Niger
14.10.02
Urgent Interventions

Nigeria: Hope detained! A report on the human rights situation in Nigeria is blocked at the country’s customs, while its contributors are being harassed

PRESS RELEASE

Geneva, October 14th, 2002



Hope detained! A report on the human rights situation in Nigeria is blocked at the country’s customs, while its contributors are being harassed


The International Secretariat of the World Organisation Against Torture (OMCT), the world’s largest coalition of non-governmental organisations (NGOs) engaged in the fight against torture, would like to express its deep concern about the fact that copies of a report published by OMCT and Nigerian NGO the Centre for Law Enforcement Education (CLEEN), entitled “Hope betrayed? A Report on Impunity and State-Sponsored Violence in Nigeria,” based on the input of some 60 local NGOs, have been seized by the customs office in Lagos. Furthermore, a researcher and two persons who collaborated in drafting the report are reportedly being subjected to harassment by Security Services agents.

According to the information received, over 2000 copies of the report that were sent by OMCT to CLEEN for distribution in Nigeria have been impounded at the customs office in Lagos, due to alleged political undertones of a subversive nature within the report’s content. The report was launched publicly in Lagos on August 26th, 2002, and OMCT is surprised by the sudden change of mood by the authorities towards this publication and those who participated in producing it.

Two of the co-authors of a chapter on the so-called “Benue Killings” - in which the Nigerian Army massacred a large number of civilians in response to the abduction and killing of soldiers during inter-ethnic clashes between the Tiv and Junkun groups in the Benue Valley – are being harassed by the authorities, who have called upon them to report immediately to the Department of State Security Services (SSS) in Abuja. OMCT is gravely concerned for the physical and psychological integrity of these two persons, Miss Isioma Ojugbana and Miss Ijeoma Nwachukwu, who are both members of the Civil Liberties Organisation (CLO) in Lagos, and fears that they may be arbitrarily detained and risk being subjected to ill-treatment if they present themselves to the SSS.
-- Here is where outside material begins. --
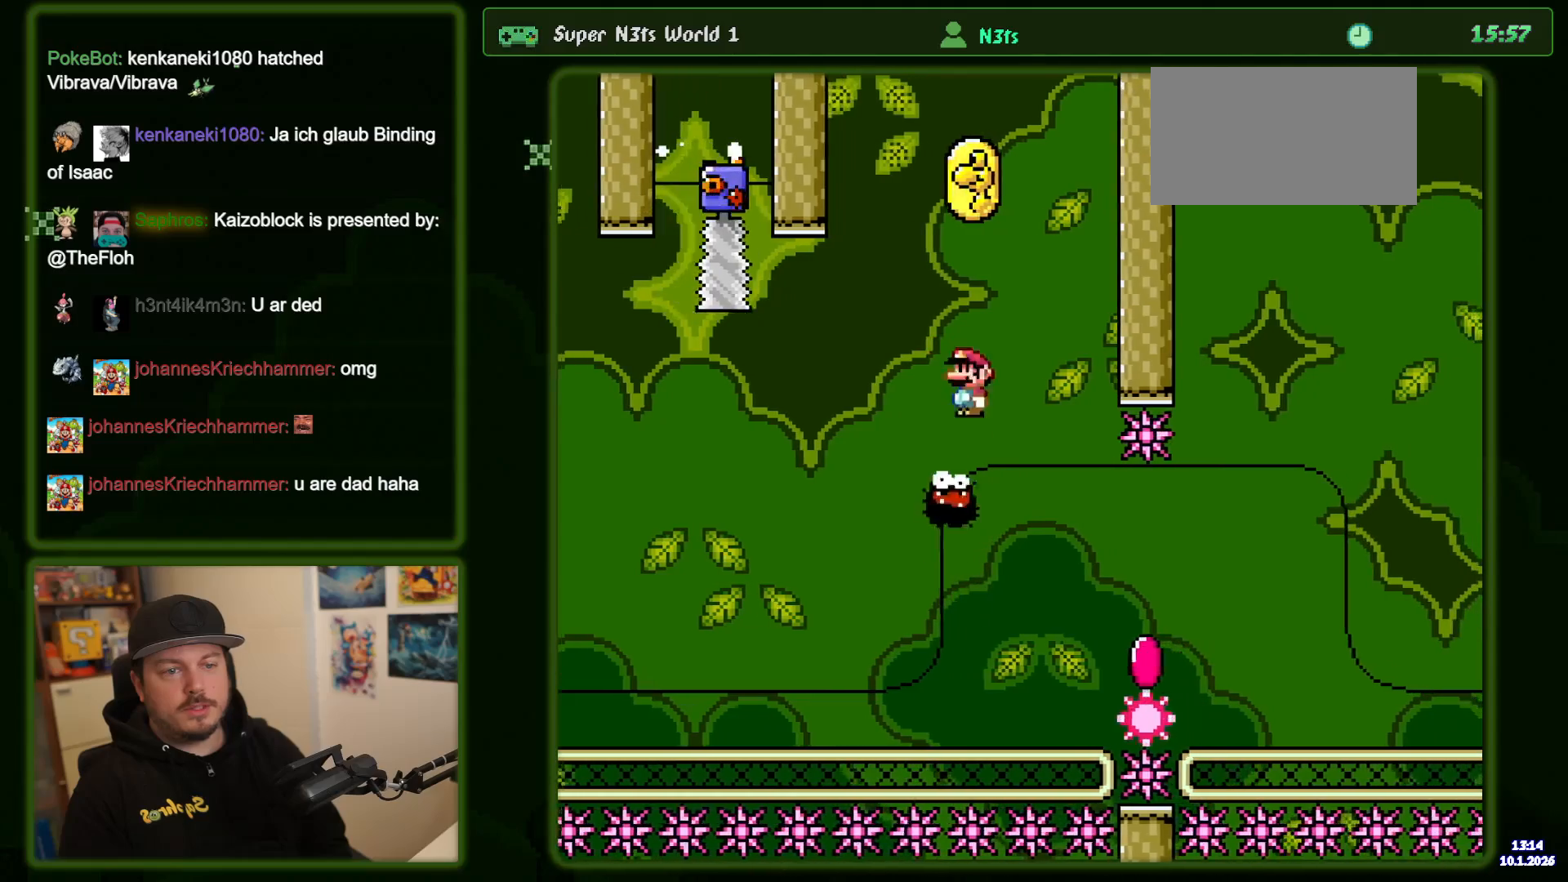
{"dt_ms": 500, "buttons": ["X"], "events": [[117, "DPAD_LEFT", "down"], [267, "DPAD_LEFT", "up"]]}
On Friday October 4th, 2002, CLO’s offices were reportedly visited by a person known only as Mohammed, who invited the afore-mentioned persons to attend the SSS immediately. After his visit, CLO reportedly received phone calls later on the same day and on Tuesday October 8th, demanding that they present themselves unfailingly on October 8th. It is reported that the Director of the SSS has also phoned CLO and ordered them in a threatening manner to immediately come to his offices in Abuja. Miss Isioma Ojugbana and Miss Ijeoma Nwachukwu have asked for an official request to be submitted to them in writing, including the reasons for which they are being invited, in compliance with standard procedures, rather than the oral demands that they have received so far, at which time they would comply with the request. They still await this official written request and are currently living in fear.
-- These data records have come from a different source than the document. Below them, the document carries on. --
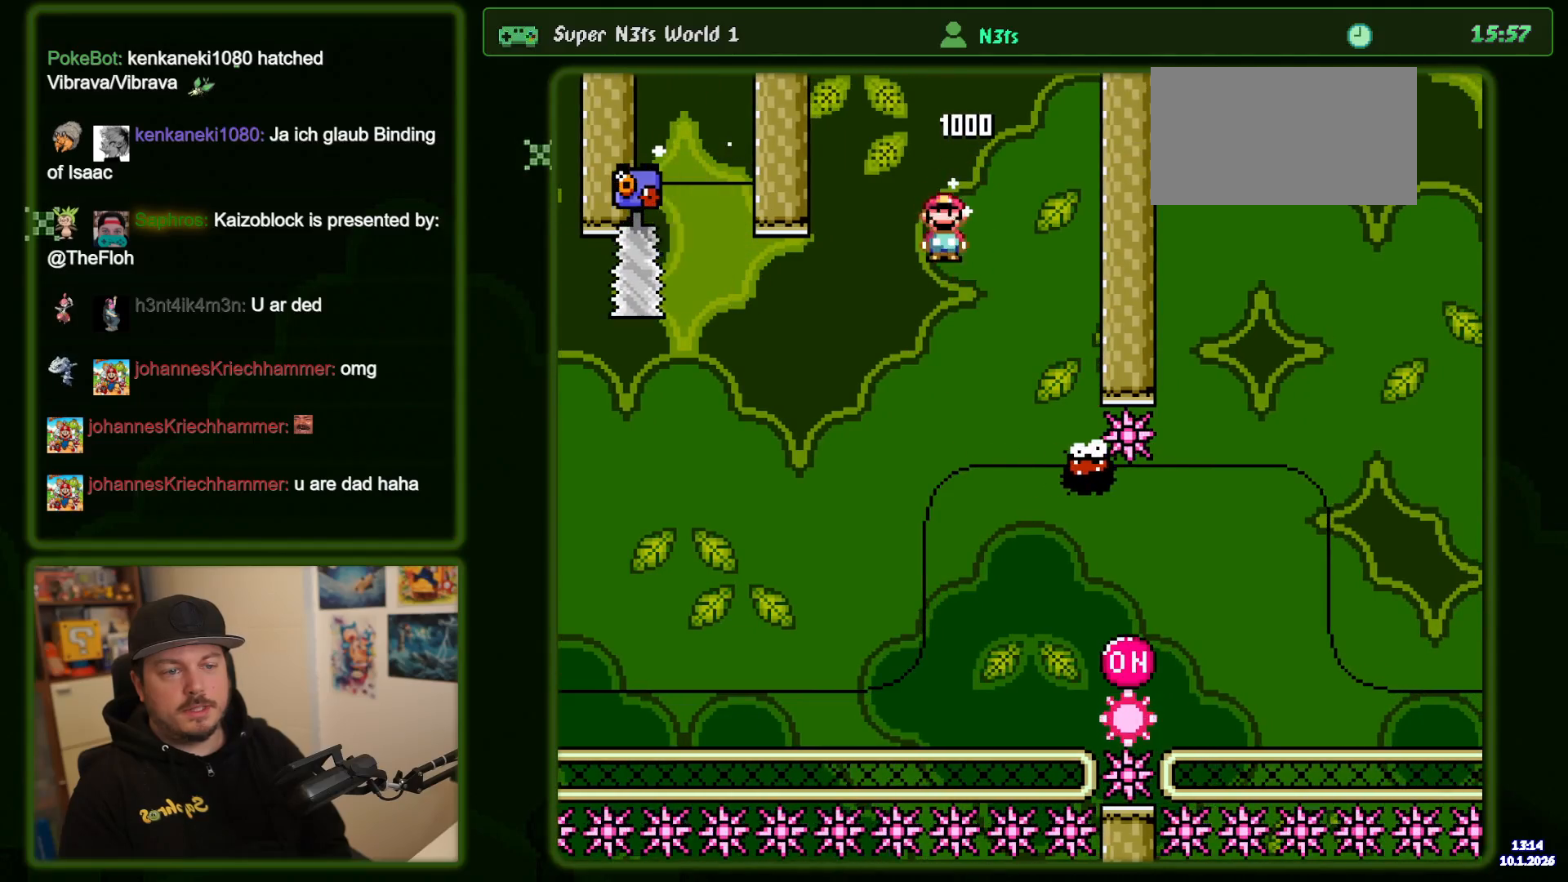
{"dt_ms": 500, "buttons": ["X", "DPAD_LEFT"], "events": [[450, "DPAD_LEFT", "down"]]}
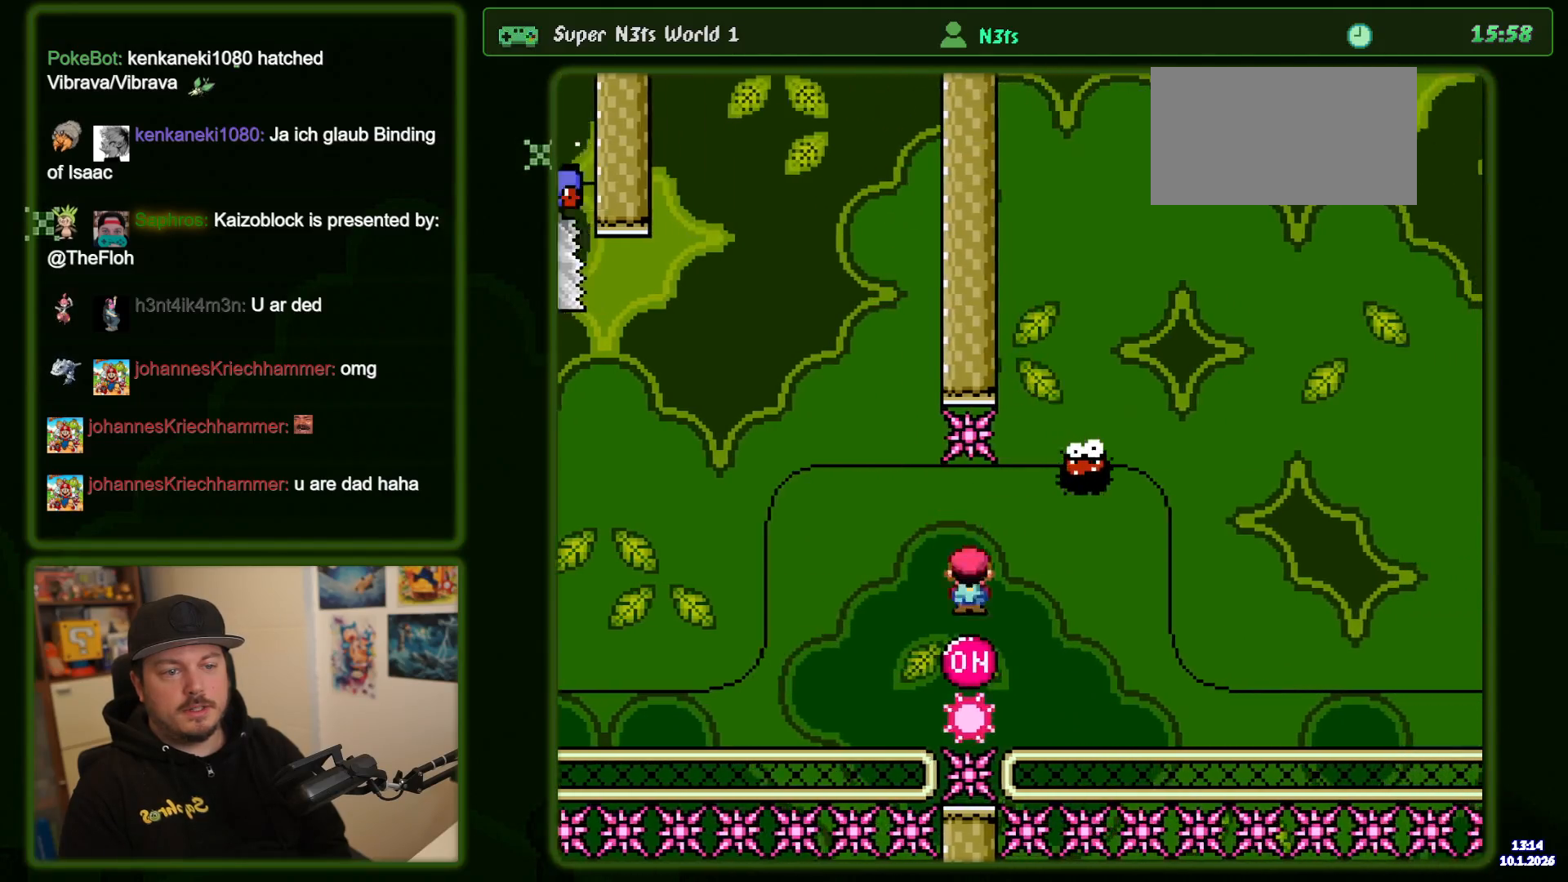
{"dt_ms": 1000, "buttons": ["X"]}
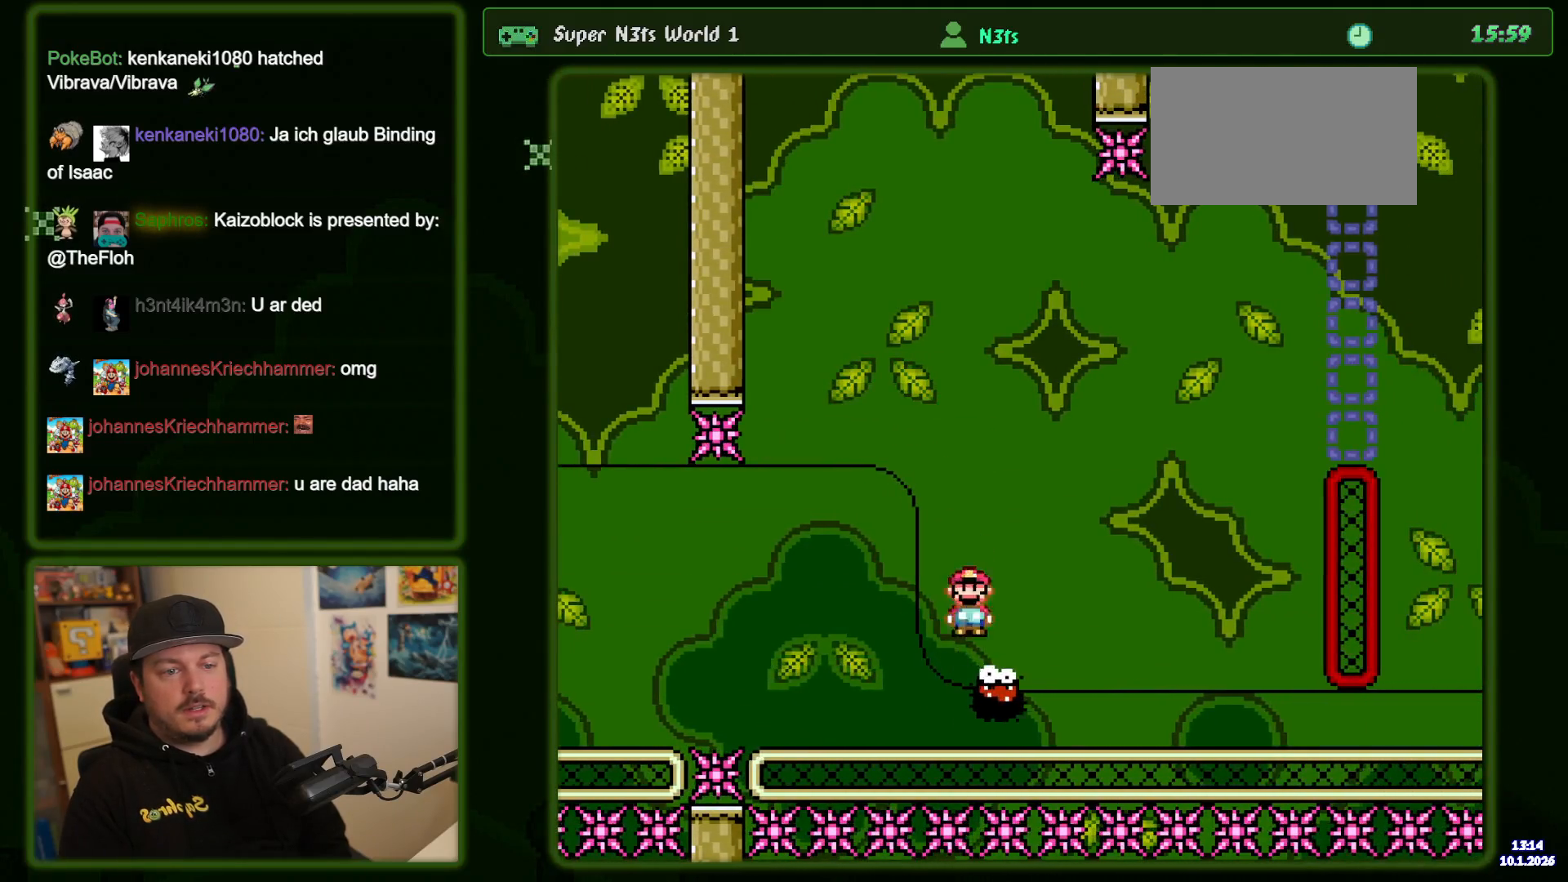
{"dt_ms": 500, "buttons": ["X"], "events": []}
Furthermore, it has been reported that Idris Bawa, one of the researchers for the National Human Rights Commission, has been invited to the SSS and questioned in relation with this affair.

The International Secretariat of OMCT is gravely concerned by the fact that the authorities are attempting to block the dissemination of this report, which represents an important milestone in the collaboration of Nigerian NGOs and the monitoring of the human rights situation in the country, and calls upon them to immediately enable these reports to be delivered to their intended destination. OMCT is also gravely concerned about the SSS’ use of threats and harassment against members of civil society and fears that such behaviour may augur a departure from recent improvements in Nigeria towards a time in which civil society once again becomes the target of repression, in violation of the rights to the freedoms of association, opinion and speech. OMCT calls upon the Nigerian authorities to immediately halt all forms of repression, threats and harassment against the persons who took part in the production of this report and, more generally, civil society as a whole.